仏法を学んでいない人々は、人として行動する際に必ず目的性を持っています。仏法を学ぶ者でも、心が無為の境地に至っていない段階では、やはり大抵の場合目的性を持って行動します。この目的性は、どの心が持つものでしょうか。衆生の行動は欲望に駆られたもので、心には必ず目的性があります。無欲無求で縁に随い本性のままに行動する者は鳳毛麟角のごとく稀です。
行動を起こす前の目的性や欲望は、全て意根のものです。時には意根の欲望や目的性が、意識の唆しや教えによって生じることもあります。意根に欲望があるからこそ、六識を駆使して自らの欲望に従って身口意の行いをなすのです。六識が活動する過程では、それぞれが独自の欲望を持ち、再び意根に影響を与えて変化させ、意根が本来の欲望を滅したり新たな欲望を生じさせたりします。
心量広大な菩薩でない限り、心の一部または全体が無為の境地に達した菩薩でない者が、自分は完全に無欲無求で行動していると主張するなら、信じない方がよいでしょう。その人があなたに接触してくる時、既に何かを求め目的を持っているのは確かです。ただその目的が正邪善悪の別があるだけです。

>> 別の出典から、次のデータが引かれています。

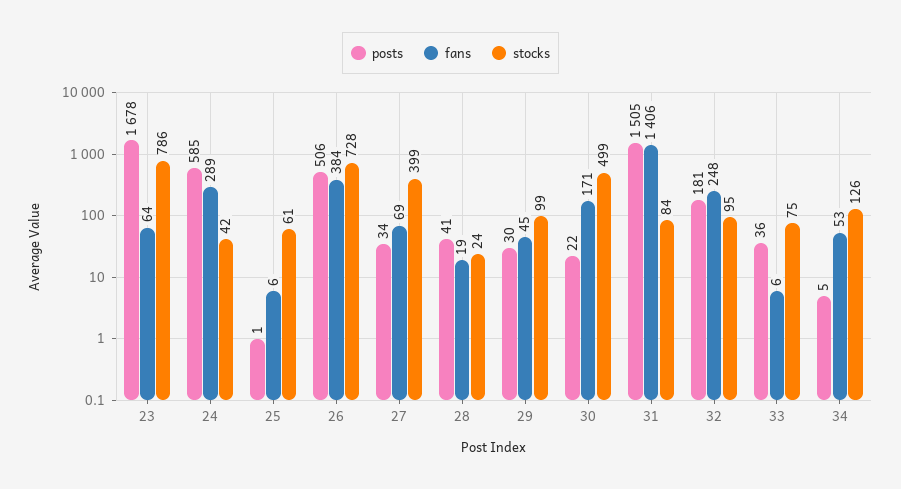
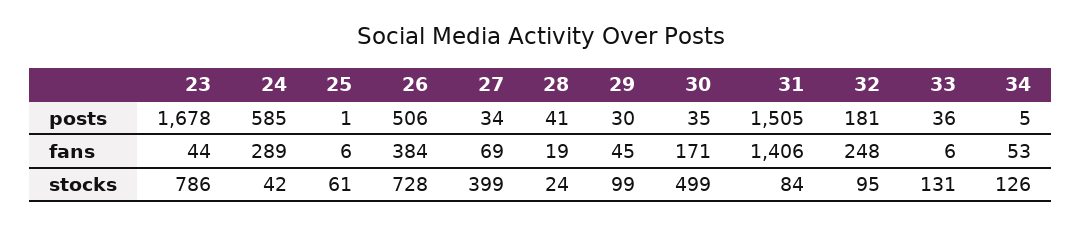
fans, 23: 64 -> 44
posts, 30: 22 -> 35
stocks, 33: 75 -> 131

もし意根に目的がなければ、それは休息し何もしません。仏陀の意根にも目的性があり、それは衆生が解脱を得るためです。仏陀が娑婆世界に来られたのも目的性を持ってのこと、そうでなければ仏は何をするために来られたのでしょうか。目的を持ちながら自覚せず、気付かない者、あるいは故意に気付かない者もいます。意識が微細でなければ、意根の隠された欲望や目的を知ることはできません。